Members of the AquaVitae Consortium in South Africa. Pictures by Pietro Di Modica.
Thirty members of the AquaVitae consortium met face-to-face in Morgan Bay, South Africa from 15 to 18 November. At the scientific meeting participants exchanged scientific results and made plans for the final year of the project.
The project participants were excited for the opportunity to meet in South Africa. The project coordinator of AquaVitae, Philip James stated:
“It was a pleasure for us to be able to visit our colleagues in South Africa for the first time in the AquaVitae project and they offered us a spectacular venue and the warmest of welcomes. These meetings always provide us with the opportunity to really get to know our work colleagues and cement the trans-Atlantic links between science and industry that have been established through the project.’’
Cliff Jones, a Professor at Rhodes University, hosted the meeting at Morgan Bay on behalf of the South African team along with Philip James. Wild Coast Abalone and Marifeed, the South African aquaculture companies involved in the project, were instrumental in organizing the farm tours.
The meeting location also provided the opportunity for students from Rhode University, Stellenbosch University and Fort Hare University to attend and gain first-hand experience of an EU project meeting.
This 3-day-meeting served to present advances in key research results and provided the opportunity to plan for the final 12 months of the project.
On the second day of the meeting all participants were welcomed on a tour of the Wild Coast Abalone farm. Wild Coast Abalone is a producer of abalone and macroalgae and AquaVitae partner.
Richard Clark (owner) guided them through the farm explaining the history and development of his company that opened its doors in 1998. AquaVitae partners had the opportunity to see the evolution of the farm, the different processes for culturing abalone, the innovations linked to the AquaVitae project and their relationship with Marifeed, another South African industry partner in the project that manufactures abalone feeds.
After the meeting in Morgan Bay some participants were able to join and be welcomed by Dirk Weich, Marifeed CEO, for a second farm tour in the Hermanus area, north of Cape Town. This tour began with a stakeholder event in Hermanus in the evening, followed by a full day tour of three abalone farms (HIK Abalone, Buffeljachts and Aqunion) where the group were given a tour of technical innovations and productions systems for abalone. This day culminated in a ‘braai’ (south African term for a BBQ) and wine tasting from this incredible area.
Some AquaVitae partners stayed on in Cape Town to have a face-to-face meeting with members of the ASTRAL sea urchin team, a second H2020 project funded alongside AquaVitae. Partners concluded that this was a very productive meeting and a great opportunity to create links between the two sister projects.

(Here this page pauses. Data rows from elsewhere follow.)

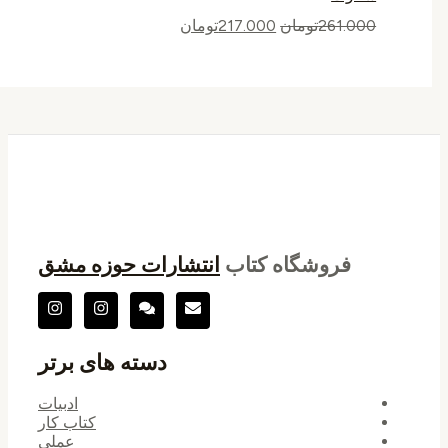
261.000
تومان
217.000
تومان
فروشگاه کتاب
انتشارات حوزه مشق
دسته های برتر
ادبیات
کتاب کار
عملی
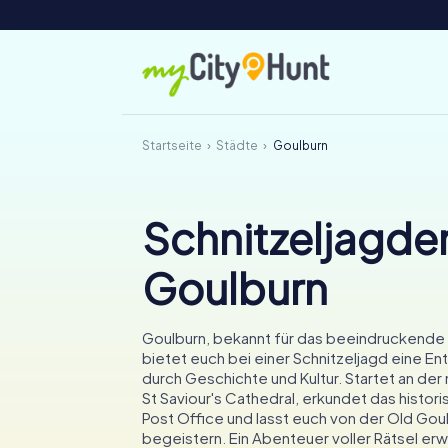
Startseite
Städte
Goulburn
Schnitzeljagden
Goulburn
Goulburn, bekannt für das beeindruckende 
bietet euch bei einer Schnitzeljagd eine E
durch Geschichte und Kultur. Startet an der
St Saviour's Cathedral, erkundet das histor
Post Office und lasst euch von der Old Go
begeistern. Ein Abenteuer voller Rätsel erw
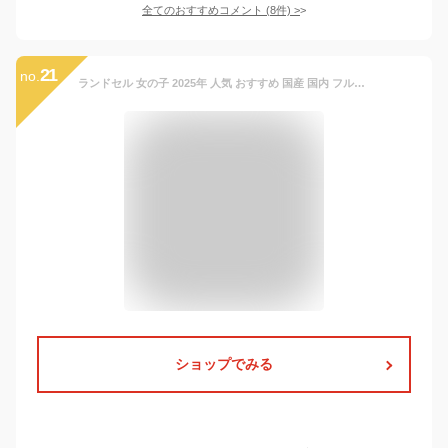
全てのおすすめコメント
(
8
件)
>
21
no.
ランドセル 女の子 2025年 人気 おすすめ 国産 国内 フルール エスポワール A4 ファイル 小学生 小学校 入学 堀江鞄製造 ラン活 日本
ショップでみる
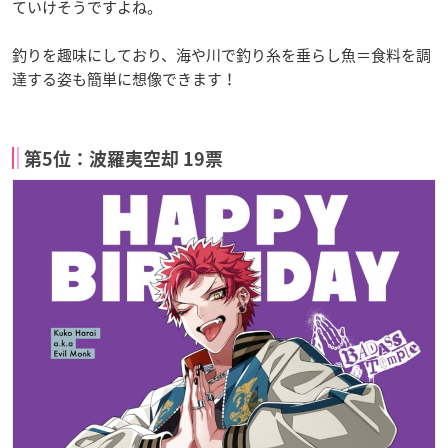
ていけそうですよね。
釣りを趣味にしており、海や川で釣り糸を垂らし魚＝食料を調
達する姿も簡単に想像できます！
第5位：波羅夷空却 19票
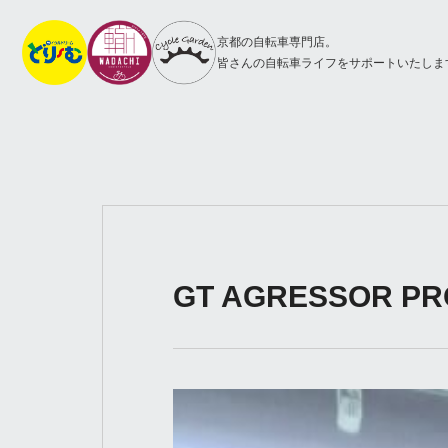
京都の自転車専門店。
皆さんの自転車ライフをサポートいたしま
GT AGRESSOR PR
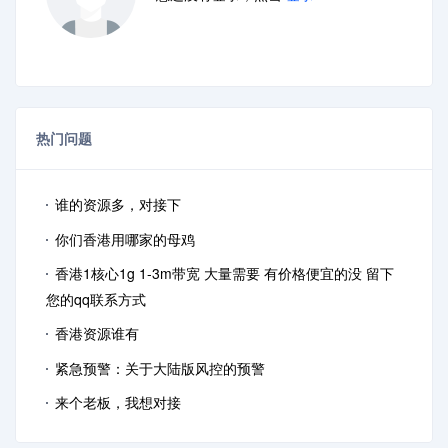
热门问题
谁的资源多，对接下
你们香港用哪家的母鸡
香港1核心1g 1-3m带宽 大量需要 有价格便宜的没 留下
您的qq联系方式
香港资源谁有
紧急预警：关于大陆版风控的预警
来个老板，我想对接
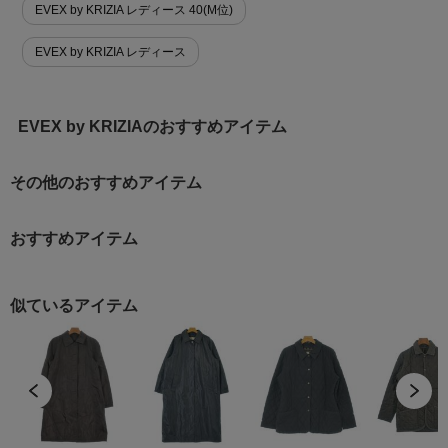
EVEX by KRIZIA レディース 40(M位)
EVEX by KRIZIA レディース
EVEX by KRIZIAのおすすめアイテム
その他のおすすめアイテム
おすすめアイテム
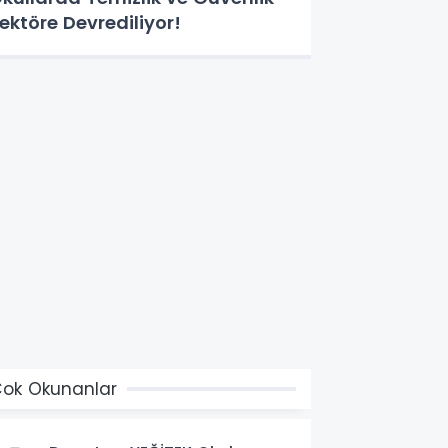
ektöre Devrediliyor!
ok Okunanlar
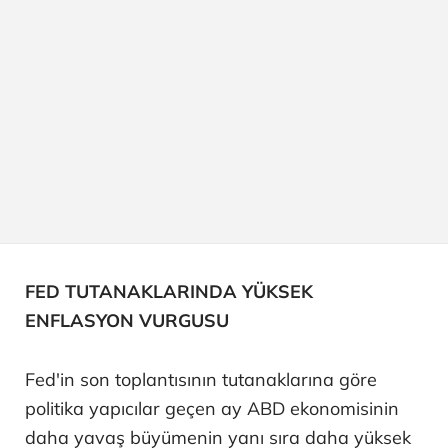
FED TUTANAKLARINDA YÜKSEK
ENFLASYON VURGUSU
Fed'in son toplantısının tutanaklarına göre
politika yapıcılar geçen ay ABD ekonomisinin
daha yavaş büyümenin yanı sıra daha yüksek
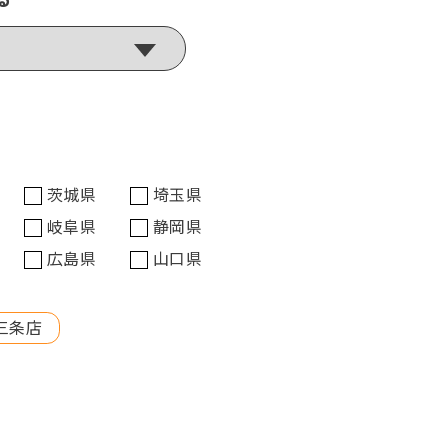
茨城県
埼玉県
岐阜県
静岡県
広島県
山口県
三条店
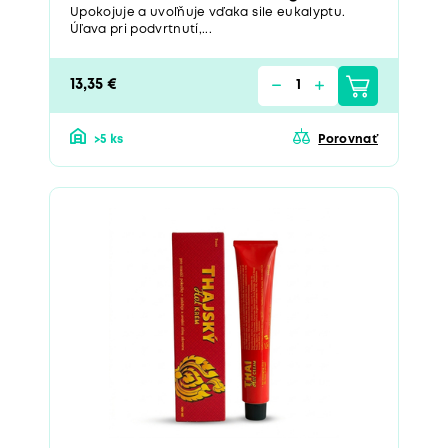
Upokojuje a uvoľňuje vďaka sile eukalyptu.
Úľava pri podvrtnutí,...
13,35 €
>5 ks
Porovnať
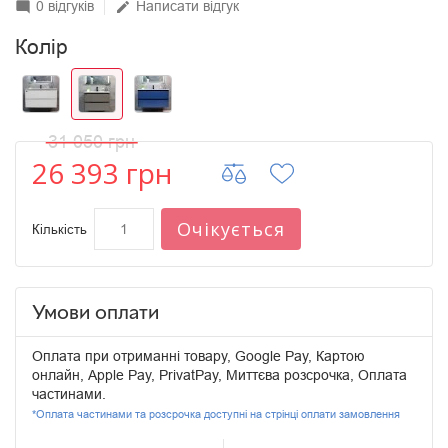
0 відгуків
Написати відгук
mode_comment
edit
Колір
31 050 грн
26 393 грн
Очікується
Кількість
Умови оплати
Оплата при отриманні товару, Google Pay, Картою
онлайн, Apple Pay, PrivatPay, Миттєва розсрочка, Оплата
частинами.
*Оплата частинами та розсрочка доступні на стрінці оплати замовлення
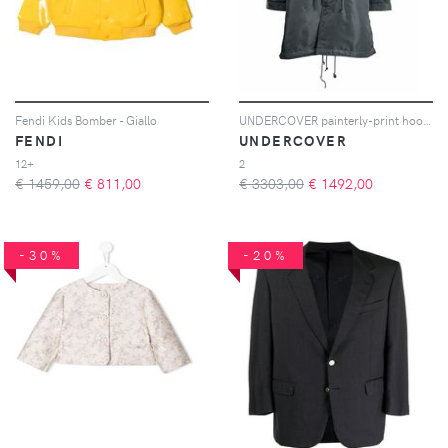
Fendi Kids Bomber - Giallo
UNDERCOVER painterly-print hooded parka - Verde
FENDI
UNDERCOVER
12+
2
€ 1459,00
€
811,00
€ 3303,00
€
1492,00
-30%
-20%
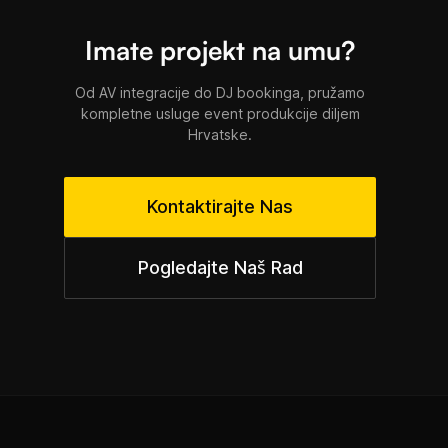
Imate projekt na umu?
Od AV integracije do DJ bookinga, pružamo
kompletne usluge event produkcije diljem
Hrvatske.
Kontaktirajte Nas
Pogledajte Naš Rad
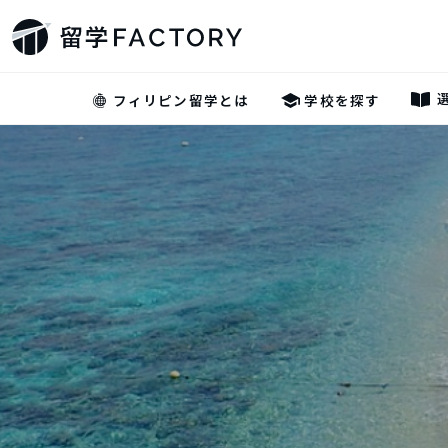
フィリピン留学とは
学校を探す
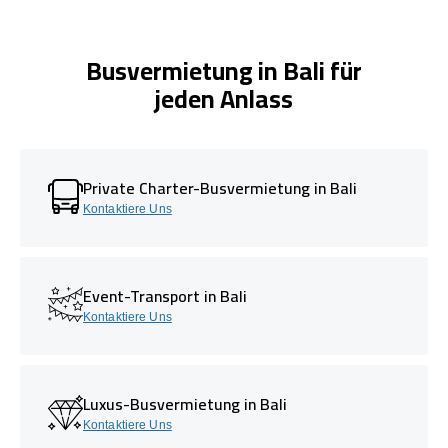
Busvermietung in Bali für
jeden Anlass
Private Charter-Busvermietung in Bali
Kontaktiere Uns
Event-Transport in Bali
Kontaktiere Uns
Luxus-Busvermietung in Bali
Kontaktiere Uns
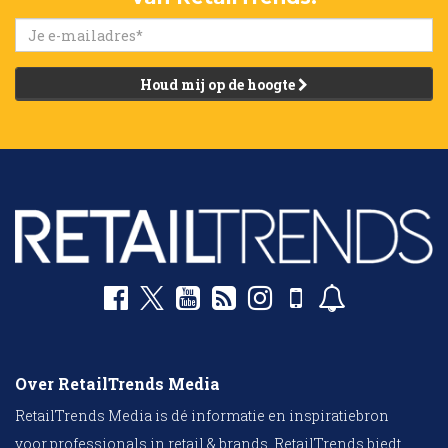
Houd mij op de hoogte
Over RetailTrends Media
RetailTrends Media is dé informatie en inspiratiebron
voor professionals in retail & brands. RetailTrends biedt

At the end of the trip part of the consortium were able to attend the first day of the stakeholder event organized by EATiP (European aquaculture, technology and innovation platform) to explore the possibilities of creating a mirror platform in South Africa. This is a continuation of similar activities in Brazil. It was an excellent opportunity to learn more about the broader aquaculture industry in South Africa and offer a perspective of the value of such platforms to the European aquaculture industry.
This was an incredible opportunity to visit to South Africa and build on the relationships between European, Brazilian and European aquaculture stakeholders. Our heartfelt thanks to our warm and generous hosts.